Vittima anche lui di questi fenomeni, in passato, ha voluto lanciare un importante appello alle ragazze e ai ragazzi presenti alla sua lezione-spettacolo “La fisica che ci piace” che ha a Largo San Vito a Tramutola, in Basilicata.
- Prof Schettini contro il bullismo: l'appello ai più giovani
- "Non sapevo scrivere": la confidenza di prof Schettini
- I numeri sul bullismo in Italia
Prof Schettini contro il bullismo: l’appello ai più giovani
Non manca di unire nozioni di fisica a insegnamenti di vita, prof Schettini, l’insegnante e divulgatore che spiega una materia così ostica, unendola ai sentimenti e alla vita quotidiana, con parole ed esperimenti semplici e immediati.

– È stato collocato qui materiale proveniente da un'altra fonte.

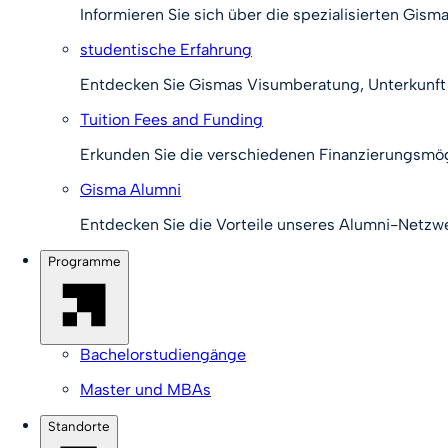
Informieren Sie sich über die spezialisierten Gism
studentische Erfahrung
Entdecken Sie Gismas Visumberatung, Unterkunft u
Tuition Fees and Funding
Erkunden Sie die verschiedenen Finanzierungsmög
Gisma Alumni
Entdecken Sie die Vorteile unseres Alumni-Netzwe
Programme
Bachelorstudiengänge
Master und MBAs
Standorte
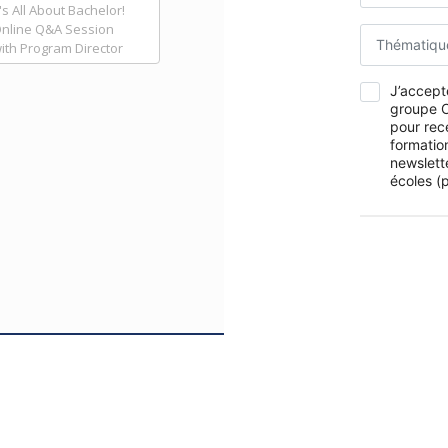
t's All About Bachelor!
nline Q&A Session
Thématiqu
ith Program Director
J’accepte
groupe O
pour rec
formation
newslett
écoles (p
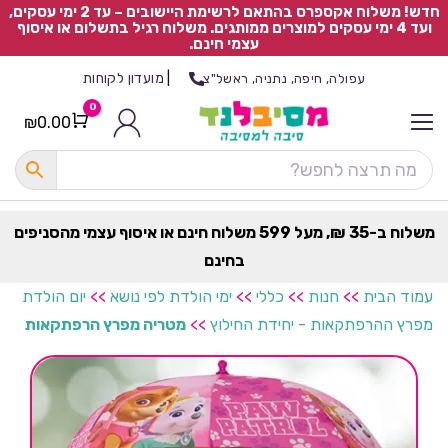
חדש! משלוח אקספרס בהתאם לרשימת היישובים – עד 2 ימי עסקים,
ועד 4 ימי עסקים למוצרים ממותגים. משלוח רגיל בתשלום או איסוף
עצמי חינם.
|
מועדון לקוחות
עפולה, חיפה, נתניה, ראשל"צ
0
₪
0.00
Cart
כ
ל
ה
ק
ט
משלוח ב-35 ₪, מעל 599 משלוח חינם או איסוף עצמי מהסניפים
ר
בחינם
ת
עמוד הבית
>>
חנות
>>
כללי
>>
ימי הולדת לפי נושא
>>
יום הולדת
מפרץ ההרפתקאות - יחידת החילוץ
>>
מטריה מפרץ הרפתקאות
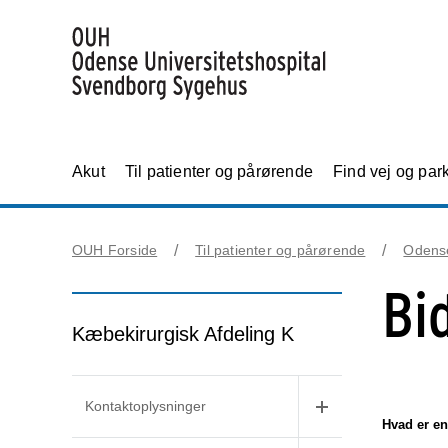
Akut
Til patienter og pårørende
Find vej og par
OUH Forside
Til patienter og pårørende
Odens
Bi
Kæbekirurgisk Afdeling K
Kontaktoplysninger
Hvad er en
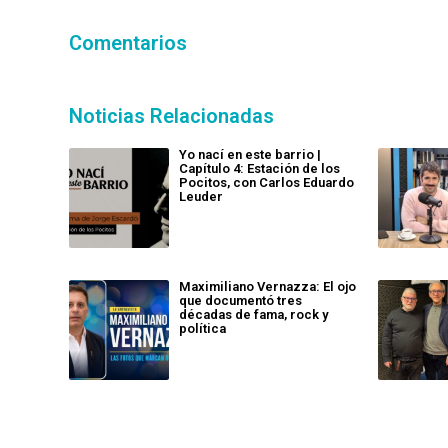
Comentarios
Noticias Relacionadas
Yo nací en este barrio |
Capítulo 4: Estación de los
Pocitos, con Carlos Eduardo
Leuder
Maximiliano Vernazza: El ojo
que documentó tres
décadas de fama, rock y
política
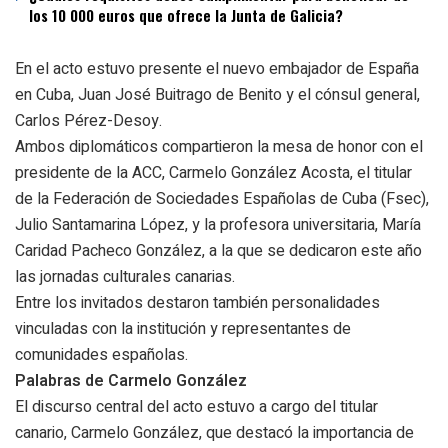
los 10 000 euros que ofrece la Junta de Galicia?
En el acto estuvo presente el nuevo embajador de España
en Cuba, Juan José Buitrago de Benito y el cónsul general,
Carlos Pérez-Desoy.
Ambos diplomáticos compartieron la mesa de honor con el
presidente de la ACC, Carmelo González Acosta, el titular
de la Federación de Sociedades Españolas de Cuba (Fsec),
Julio Santamarina López, y la profesora universitaria, María
Caridad Pacheco González, a la que se dedicaron este año
las jornadas culturales canarias.
Entre los invitados destaron también personalidades
vinculadas con la institución y representantes de
comunidades españolas.
Palabras de Carmelo González
El discurso central del acto estuvo a cargo del titular
canario, Carmelo González, que destacó la importancia de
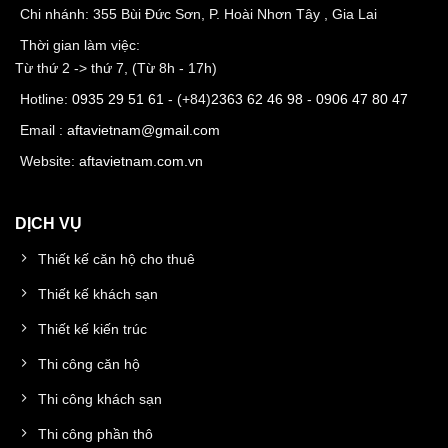
Chi nhánh: 355 Bùi Đức Sơn, P. Hoài Nhơn Tây , Gia Lai
Thời gian làm việc:
Từ thứ 2 -> thứ 7, (Từ 8h - 17h)
Hotline:
0935 29 51 61
- (+84)
2363 62 46 98
-
0906 47 80 47
Email :
aftavietnam@gmail.com
Website:
aftavietnam.com.vn
DỊCH VỤ
Thiết kế căn hộ cho thuê
Thiết kế khách sạn
Thiết kế kiến trúc
Thi công căn hộ
Thi công khách sạn
Thi công phần thô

Lo fa dietro a una cattedra a scuola, ma anche durante i suoi spettacoli teatrali che conquistano tutti, dai più piccoli agli adulti.
In occasione della serata dedicata a “La fisica che ci piace” a Tramutola, il docente ha voluto dedicare parole significative al tema del bullismo, una piaga sociale che non smette di preoccupare, soprattutto tra i più giovani.
Schettini ha lanciato loro un appello importante: non concentrarsi sulle parole del bullo, ma piuttosto pensare al bene che si riceve, come riporta la Gazzetta della Val d’Agri: “Perché nella vita ci sarà sempre un amichetto che vi vorrà bene”, ha spiegato il prof di fisica.
“Non sapevo scrivere”: la confidenza di prof Schettini
Essere vittime di bullismo significa anche perdere la fiducia in se stessi. Un altro tema legato ai commenti negativi che si ricevono, su cui Schettini si è voluto soffermare per ribadire un nuovo invito ai giovani: quello di non mollare mai, di credere in se stessi riconoscendo però i propri limiti ed utilizzandoli come sfida per migliorare e non come ostacolo. “Non credete a chi vi dice che non valete nulla”, ha aggiunto il docente.
Una grande lezione di vita che nasce dalla sua esperienza personale, che ha voluto confidare ai presenti: la sua insegnante di italiano gli aveva sempre ribadito che lui non era predisposto alla scrittura. “La mia professoressa aveva ragione, io non sapevo scrivere. E se da ragazzino ci rimanevo male, con il tempo ho lavorato su questo aspetto impegnandomi a migliorare e riuscendo, alla fine, a scriverne ben due di libri“.
Non solo li ha scritti, ma ha anche ricevuto riconoscimenti. Il suo primo libro “La fisica che ci piace” è entrato nella top ten dei libri di saggistica più venduti in Italia, aggiudicandosi il Premio “Elsa Morante Ragazzi Esperienze”, e nel 2023 nelle librerie è uscita la sua seconda opera “Ci vuole un fisico bestiale”.
Schettini ha quindi lanciato un ulteriore appello ai giovani studenti: “Se la vostra professoressa vi dice che non sapete fare una cosa, utilizzate le sue parole come ulteriore sfida che possa consentirvi di migliorare”
I numeri sul bullismo in Italia
Le parole di prof Schettini si riferiscono a un fenomeno drammatico: 1 ragazzo su 5 è vittima di bullismo in Italia. È ciò che emerge dal report dell’Istat “Bullismo e cyberbullismo nei rapporti tra ragazzi”. I numeri parlano chiaro: nel 2023 il 68,5% dei ragazzi tra gli 11 e i 19 anni ha dichiarato di essere rimasto vittima di almeno un comportamento offensivo non rispettoso e/o violento, online e/o offline, nei 12 mesi precedenti, mentre il 21% ha dichiarato di essere stato vittima di bullismo, cioè di aver subito questi comportamenti in maniera continuativa.
Chi sono i giovani più bullizzati? Ad essere più spesso vittime di bullismo sono i ragazzi stranieri. Il 26,8% di loro dichiara di avere subito, nell’ultimo anno, comportamenti offensivi, non rispettosi e/o violenti con una cadenza più che mensile, contro il 20,4% riscontrato tra i coetanei italiani.
Tra alcune collettività straniere il fenomeno è ancora più accentuato: emerge che i ragazzi di nazionalità romena e ucraina sono più frequentemente vittime di atti di bullismo, rispettivamente il 29,2% e il 27,8%.